## Work instruction:
From the listing below, pick out each line with the word "Roberts".

## Source information:
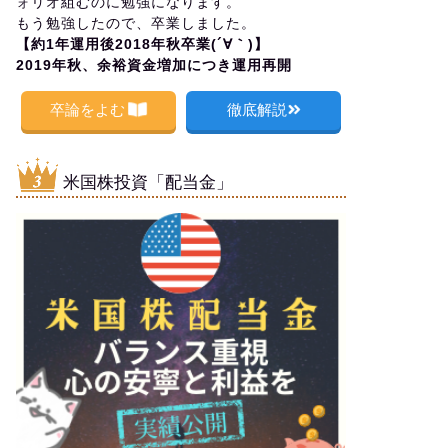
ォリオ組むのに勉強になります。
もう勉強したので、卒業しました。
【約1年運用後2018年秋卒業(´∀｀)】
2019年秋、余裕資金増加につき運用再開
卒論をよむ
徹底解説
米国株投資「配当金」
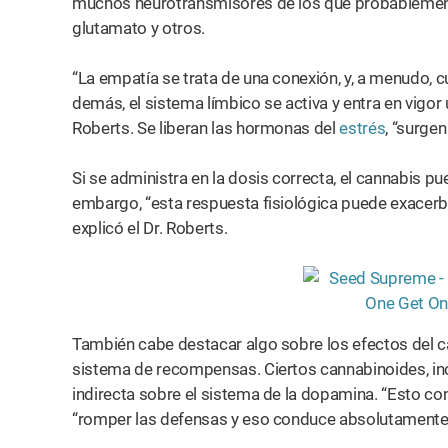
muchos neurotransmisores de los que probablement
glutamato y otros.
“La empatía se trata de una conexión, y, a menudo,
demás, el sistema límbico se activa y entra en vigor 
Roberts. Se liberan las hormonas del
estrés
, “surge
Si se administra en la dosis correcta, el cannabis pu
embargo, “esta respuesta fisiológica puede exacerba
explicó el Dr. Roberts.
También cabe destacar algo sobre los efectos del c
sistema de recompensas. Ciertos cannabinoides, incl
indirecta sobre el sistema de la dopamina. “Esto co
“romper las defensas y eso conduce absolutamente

---

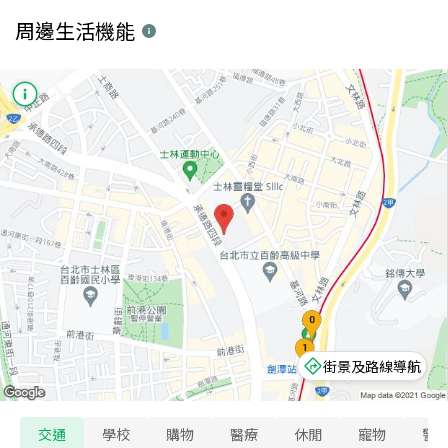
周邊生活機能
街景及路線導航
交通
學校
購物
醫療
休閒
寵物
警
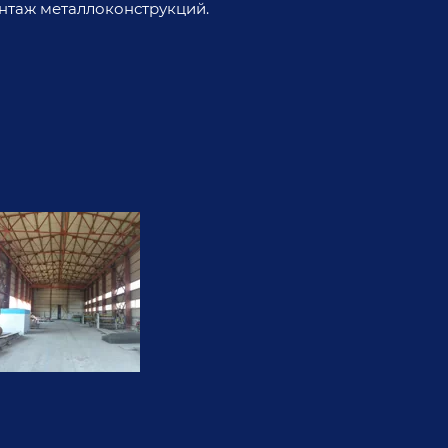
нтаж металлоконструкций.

## Expected output:
Roberts. Se liberan las hormonas del
explicó el Dr. Roberts.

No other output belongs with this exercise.